568 - Helping Underdeveloped Lungs with Cells (HULC): Mesenchymal Stromal Cells in Extreme Preterm Infants at Risk of Developing Bronchopulmonary Dysplasia – A Phase 1 Study
Sunday, April 27, 2025
8:30am – 10:45am HST
Publication Number: 568.5401
Bernard Thébaud, Ottawa Hospital Research Institute, Ottawa, ON, Canada; Brigitte Lemyre, University of Ottawa Faculty of Medicine, Ottawa, ON, Canada; Emanuela E. Ferretti, Children's Hospital of Eastern Ontario, Ottawa, ON, Canada; Nadya M. Ben Fadel, University of Ottawa, Ottawa, ON, Canada; Laurent Renesme, children's hospital of eastern ontario, Ottawa, ON, Canada; Maher Shahroor, Sunnybrook Health Sciences Center, Toronto, ON, Canada; Michael S. Dunn, University of Toronto Temerty Faculty of Medicine, Toronto, ON, Canada; Elizabeth Asztalos, University of Toronto Temerty Faculty of Medicine, Toronto, ON, Canada; Saad Khan, Ottawa Hospital Research Institute, Ottawa, ON, Canada; Samantha Hodgins, Ottawa Hospital Research Institute, Ottawa, ON, Canada; David Courtman, University of Ottawa Faculty of Medicine, Ottawa, ON, Canada; Marius A.. Möbius, Universitätsklinikum Carl Gustav Carus, Technische Universität Dresden, Dresden, Sachsen, Germany; Daniel Freund, Center for Regenerative Therapies TU Dresden, Dresden, Sachsen, Germany; Mario Rüdiger, TU Dresden, Medical Faculty, Saxonian Center for feto/neonatal Health, SaxoCell, Dresden, Sachsen, Germany; Dean Fergusson, Ottawa Hospital Research Institute, Ottawa, ON, Canada
Neonatologist University of Ottawa Faculty of Medicine Ottawa, Ontario, Canada
Background: Bronchopulmonary dysplasia (BPD) is the most common complication of extreme prematurity. BPD accounts for life-long morbidity and lacks effective treatment. Preclinical data suggesting lung protective effects of human umbilical cord (UC)-derived mesenchymal stromal cell (MSC) provide the rationale for the clinical translation of UC-MSCs for BPD. Objective: This Phase I, open-label, multicenter, dose-escalation trial assessed the safety and feasibility of a single, intravenous (i.v.) injection of allogeneic human UC-MSCs in preterm infants at high risk of developing BPD. Design/Methods: Patients were included if they were born < 28 weeks gestation, still intubated and on mechanical ventilation with FiO2 30% or higher between postnatal day 7-28. The first three patients received low dose 1.0x106 UC-MSC/kg, the next three patients received intermediate dose (3.0x106 UC-MSCs/kg), and the final three patients received high dose (10x106 UC-MSCs/kg).
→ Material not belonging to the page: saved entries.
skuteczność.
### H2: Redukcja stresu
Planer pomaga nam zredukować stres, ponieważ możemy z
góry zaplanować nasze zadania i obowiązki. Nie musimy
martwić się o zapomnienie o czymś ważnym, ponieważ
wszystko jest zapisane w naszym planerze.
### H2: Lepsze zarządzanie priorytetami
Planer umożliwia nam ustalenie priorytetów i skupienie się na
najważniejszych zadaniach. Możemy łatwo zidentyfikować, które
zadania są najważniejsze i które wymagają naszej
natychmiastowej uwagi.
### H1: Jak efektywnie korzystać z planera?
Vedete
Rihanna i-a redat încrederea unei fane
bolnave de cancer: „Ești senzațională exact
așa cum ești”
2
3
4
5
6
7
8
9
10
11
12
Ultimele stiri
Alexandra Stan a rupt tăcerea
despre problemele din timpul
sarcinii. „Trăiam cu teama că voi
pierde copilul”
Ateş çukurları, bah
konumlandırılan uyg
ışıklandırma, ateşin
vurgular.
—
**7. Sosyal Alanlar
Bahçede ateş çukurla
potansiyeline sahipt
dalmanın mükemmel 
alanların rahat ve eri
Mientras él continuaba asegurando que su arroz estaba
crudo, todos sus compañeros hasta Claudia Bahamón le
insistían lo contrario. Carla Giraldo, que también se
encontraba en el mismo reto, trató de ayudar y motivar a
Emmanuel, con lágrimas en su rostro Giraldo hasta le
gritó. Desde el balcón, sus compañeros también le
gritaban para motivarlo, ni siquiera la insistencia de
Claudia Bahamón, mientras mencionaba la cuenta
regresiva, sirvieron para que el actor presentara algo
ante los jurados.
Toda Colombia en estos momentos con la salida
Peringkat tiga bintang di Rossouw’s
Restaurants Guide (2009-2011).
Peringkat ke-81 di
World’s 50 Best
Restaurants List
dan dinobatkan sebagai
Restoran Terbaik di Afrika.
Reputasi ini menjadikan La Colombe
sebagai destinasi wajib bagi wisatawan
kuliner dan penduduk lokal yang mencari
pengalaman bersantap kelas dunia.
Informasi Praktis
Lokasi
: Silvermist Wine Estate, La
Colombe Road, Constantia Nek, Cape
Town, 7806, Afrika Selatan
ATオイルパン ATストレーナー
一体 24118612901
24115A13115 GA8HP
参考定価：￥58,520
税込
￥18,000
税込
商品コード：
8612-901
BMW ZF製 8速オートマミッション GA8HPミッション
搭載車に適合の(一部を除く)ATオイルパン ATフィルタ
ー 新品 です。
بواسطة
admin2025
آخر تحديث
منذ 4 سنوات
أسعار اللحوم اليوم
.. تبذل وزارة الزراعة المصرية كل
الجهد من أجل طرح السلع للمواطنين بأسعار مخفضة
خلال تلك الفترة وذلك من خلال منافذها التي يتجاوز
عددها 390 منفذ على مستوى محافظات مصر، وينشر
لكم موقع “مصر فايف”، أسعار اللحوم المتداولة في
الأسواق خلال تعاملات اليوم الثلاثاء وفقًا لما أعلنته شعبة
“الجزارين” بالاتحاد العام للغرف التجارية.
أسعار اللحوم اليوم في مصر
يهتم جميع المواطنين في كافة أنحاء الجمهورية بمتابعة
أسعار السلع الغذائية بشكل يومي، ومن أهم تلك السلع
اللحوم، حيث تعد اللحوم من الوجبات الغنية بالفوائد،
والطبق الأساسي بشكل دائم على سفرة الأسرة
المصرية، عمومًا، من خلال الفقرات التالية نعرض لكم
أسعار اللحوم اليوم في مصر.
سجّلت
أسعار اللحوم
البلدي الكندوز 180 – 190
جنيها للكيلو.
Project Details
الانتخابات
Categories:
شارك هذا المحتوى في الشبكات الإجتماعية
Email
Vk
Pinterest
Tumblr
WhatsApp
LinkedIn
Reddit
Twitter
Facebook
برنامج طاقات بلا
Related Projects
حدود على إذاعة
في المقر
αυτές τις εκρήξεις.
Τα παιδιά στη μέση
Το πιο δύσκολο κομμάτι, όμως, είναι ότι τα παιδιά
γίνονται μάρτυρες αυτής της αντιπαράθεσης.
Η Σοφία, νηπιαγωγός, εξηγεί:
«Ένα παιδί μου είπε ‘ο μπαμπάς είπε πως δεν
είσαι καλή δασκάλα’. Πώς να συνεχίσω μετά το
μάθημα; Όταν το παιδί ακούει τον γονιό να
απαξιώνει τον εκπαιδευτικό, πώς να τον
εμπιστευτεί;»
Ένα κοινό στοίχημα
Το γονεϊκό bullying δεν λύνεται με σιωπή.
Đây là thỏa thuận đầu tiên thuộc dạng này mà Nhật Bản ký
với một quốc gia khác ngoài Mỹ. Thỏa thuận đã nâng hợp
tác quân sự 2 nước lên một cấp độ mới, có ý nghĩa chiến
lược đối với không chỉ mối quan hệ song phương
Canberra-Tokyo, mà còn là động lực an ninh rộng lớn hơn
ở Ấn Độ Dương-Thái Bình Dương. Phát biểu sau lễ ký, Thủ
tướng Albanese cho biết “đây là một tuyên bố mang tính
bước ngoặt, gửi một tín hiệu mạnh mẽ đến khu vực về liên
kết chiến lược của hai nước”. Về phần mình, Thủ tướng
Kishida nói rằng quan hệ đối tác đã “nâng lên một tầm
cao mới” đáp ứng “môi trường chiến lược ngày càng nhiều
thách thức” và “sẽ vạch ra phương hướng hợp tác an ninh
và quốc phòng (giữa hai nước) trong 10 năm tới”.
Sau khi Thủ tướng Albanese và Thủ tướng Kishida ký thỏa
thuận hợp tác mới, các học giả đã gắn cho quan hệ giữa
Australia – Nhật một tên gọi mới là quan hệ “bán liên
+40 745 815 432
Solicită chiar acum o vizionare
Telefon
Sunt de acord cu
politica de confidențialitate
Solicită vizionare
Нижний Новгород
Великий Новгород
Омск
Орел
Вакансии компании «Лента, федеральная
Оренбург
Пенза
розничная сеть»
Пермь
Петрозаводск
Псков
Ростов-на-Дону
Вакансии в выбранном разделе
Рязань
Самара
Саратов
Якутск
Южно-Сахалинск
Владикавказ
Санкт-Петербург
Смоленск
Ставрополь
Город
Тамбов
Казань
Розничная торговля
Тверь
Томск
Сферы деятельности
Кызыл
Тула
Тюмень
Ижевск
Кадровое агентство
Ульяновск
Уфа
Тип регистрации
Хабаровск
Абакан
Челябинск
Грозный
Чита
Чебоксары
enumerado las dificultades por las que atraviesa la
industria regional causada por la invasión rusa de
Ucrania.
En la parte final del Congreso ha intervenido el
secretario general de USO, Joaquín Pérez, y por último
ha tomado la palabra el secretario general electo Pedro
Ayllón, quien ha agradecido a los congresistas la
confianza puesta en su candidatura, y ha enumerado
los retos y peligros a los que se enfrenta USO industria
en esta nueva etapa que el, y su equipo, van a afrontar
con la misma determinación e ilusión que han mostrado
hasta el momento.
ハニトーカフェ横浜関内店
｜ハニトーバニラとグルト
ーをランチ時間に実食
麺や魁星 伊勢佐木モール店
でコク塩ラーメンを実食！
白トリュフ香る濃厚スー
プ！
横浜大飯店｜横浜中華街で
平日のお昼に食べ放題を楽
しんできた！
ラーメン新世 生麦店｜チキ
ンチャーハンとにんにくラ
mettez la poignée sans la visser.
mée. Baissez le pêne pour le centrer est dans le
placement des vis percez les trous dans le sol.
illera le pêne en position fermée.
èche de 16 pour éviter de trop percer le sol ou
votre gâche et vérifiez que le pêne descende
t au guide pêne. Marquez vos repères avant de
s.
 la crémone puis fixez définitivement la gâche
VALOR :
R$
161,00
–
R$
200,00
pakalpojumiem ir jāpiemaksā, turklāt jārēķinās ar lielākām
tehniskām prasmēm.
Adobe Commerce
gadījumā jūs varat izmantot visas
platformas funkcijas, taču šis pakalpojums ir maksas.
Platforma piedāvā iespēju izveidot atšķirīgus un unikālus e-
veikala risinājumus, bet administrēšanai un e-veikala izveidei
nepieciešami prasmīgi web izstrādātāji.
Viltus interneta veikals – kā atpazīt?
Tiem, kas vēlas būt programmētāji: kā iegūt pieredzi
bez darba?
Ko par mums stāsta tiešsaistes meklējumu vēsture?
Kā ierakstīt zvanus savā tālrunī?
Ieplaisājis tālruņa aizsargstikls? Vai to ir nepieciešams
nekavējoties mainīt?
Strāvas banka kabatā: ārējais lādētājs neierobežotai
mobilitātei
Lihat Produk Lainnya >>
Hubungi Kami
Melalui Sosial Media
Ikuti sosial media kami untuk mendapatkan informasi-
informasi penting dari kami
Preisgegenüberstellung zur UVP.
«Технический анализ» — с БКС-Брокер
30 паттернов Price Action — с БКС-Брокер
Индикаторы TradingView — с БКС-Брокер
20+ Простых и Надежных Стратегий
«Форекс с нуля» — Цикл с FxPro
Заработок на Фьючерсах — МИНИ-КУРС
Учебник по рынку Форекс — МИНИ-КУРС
Primary outcomes included the incidence of prespecified infusion-associated events and serious adverse events. The trial is registered with ClinicalTrials.gov (NCT04255147). Results: Nine preterm infants were enrolled between Oct 13, 2022 and Nov 6, 2023. The mean gestational age was 24.5±1.3 weeks and the mean birth weight 647±131g. UC-MSC were administered at a mean of 19.3±6.1 days after birth. No prespecified infusion-associated events or treatment-related adverse events were reported. There were no deaths. In the low dose group, all 3 patients had severe BPD (FiO2>30% or positive pressure at 36 weeks corrected) and were discharged home on oxygen. In the highest dosing group, no patient had severe BPD and only one was discharged home on oxygen. The following complications associated with prematurity were observed in the 9 patients: patent ductus arteriosus (n=3), necrotizing enterocolitis (n=1), severe retinopathy of prematurity (stage 3 or higher, n=2), intraventricular hemorrhage grade 1-2 (n=3), late-onset sepsis (n=5).
Conclusion(s): A single i.v. infusion of allogeneic UC-MSCs was well tolerated in nine extreme preterm infants at high risk of developing BPD. A phase 2 randomized trial is warranted to test the efficacy and safety of 10x106 UC-MSC/kg in a larger patient population.